Cuiabá, Sábado, 21 de Fevereiro de 2026
RENATA SELDIN
21.02.2026 | 05h30 Tamanho do texto A- A+

Se eu tivesse pernas, eu te chutaria

Há anos aproveito ano para ver filmes que estão concorrendo ao Oscar

Há anos aproveito o início do ano para ver todos os filmes que estão concorrendo na categoria principal do Oscar. Mas em 2026 resolvi ser um pouco mais audaciosa e incluí também todos os títulos que estão disputando qualquer categoria do prêmio.

 

Isso coloca alguns filmes que definitivamente não curto na minha lista para assistir, como “Jurassic Park”, “Avatar” e “A hora do mal”, mas resolvi encarar o desafio e tive algumas boas surpresas, como o norueguês “A Meia-irmã Feia”, concorrendo a melhor maquiagem e figurino, além de muitos documentários que tocaram meu coração.

 

Mas minha maior surpresa foi “Se eu tive pernas, eu te chutaria", filme que concorre em apenas uma categoria, a de melhor atriz, para Rose Byrne.

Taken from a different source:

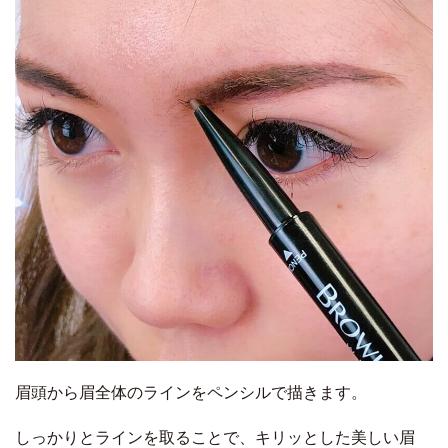
眉頭から眉全体のラインをペンシルで描きます。
しっかりとラインを取ることで、キリッとした美しい眉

O filme mostra, de forma ansiosa e angustiante, a vida de uma mulher que é o estereótipo de tudo que se fala quando o assunto são pautas femininas. Aqui já aviso que tem spoiler pela frente, mas eu continuaria a leitura mesmo assim.

 

O filme começa com a versão “mulher-mãe” e, aos poucos, revela que sua filha tem algum tipo de desordem alimentar que a obriga a usar um tubo de alimentação em um buraco na sua barriga (a "mulher-cuidadora"). De forma metafórica, um enorme buraco se abre no teto do quarto principal da casa, inundando o apartamento delas de tal forma que é necessário se mudar para um hotel.

 

Onde está o marido neste momento? Ausente, na terceira de uma viagem de oito semanas, mas presente pelo telefone dando ordens de como resolver o problema da casa ("mulher-dona-de-casa"), além de supervisionar o tratamento da filha.

 

A doença da filha a permite controlar tudo que entra em seu corpo, enquanto a mãe só perde o controle. A menina a acha maleável (manipulável), e ela descobre que realmente o é. Já seu marido a acha exagerada e pouco responsável.

 

Diariamente, a personagem deixa a filha na escola e parte para o trabalho como terapeuta, revelando a "mulher-profissional”. Aliás, no mesmo lugar, faz terapia com um colega homem e ouve dele coisas que simplificam sua situação ao invés de ajudá-la a atravessar os problemas. Interessante é que na sua prática, ela reproduz esse modelo com uma paciente que acabou de virar mãe, propondo-a que se coloque em primeiro lugar, deixe o bebê chorando e vá cuidar um pouco dela, para tirar um momento para respirar antes de voltar ao caos.

 

Sua paciente acaba mesmo sumindo e deixando o filho na sala de terapia, um reflexo do que nossa personagem principal secretamente gostaria de fazer. Mas, na verdade, ela está muito ocupada em lidar com as múltiplas culpas de não dar conta de tudo, além de ser responsabilizada por todos à sua volta como se fosse sua obrigação resolver tudo. O próprio marido, para descredibilizar seus pedidos de ajuda, diz que ela passa o dia todo sentada no trabalho ouvindo as pessoas falarem e que isso não se compara ao trabalho dele.

 

Em um dos momentos mais angustiantes do filme ela grita para seu terapeuta: “Eu só quero alguém que me diga o que fazer” e, na ausência de respostas por parte dele, acaba chegando à conclusão de que o tempo é uma sucessão de coisas a serem superadas.

 

Sem mais spoilers, assim como muitas outras mulheres, depois de múltiplos pedidos de ajuda, de diferentes formas e para diferentes pessoas, o filme caminha para a convicção de que tudo se resolverá por conta própria.

 

Ou será apenas a própria desistência da personagem?

 

Renata Seldin é mentora de carreiras e doutora em Gestão da Inovação.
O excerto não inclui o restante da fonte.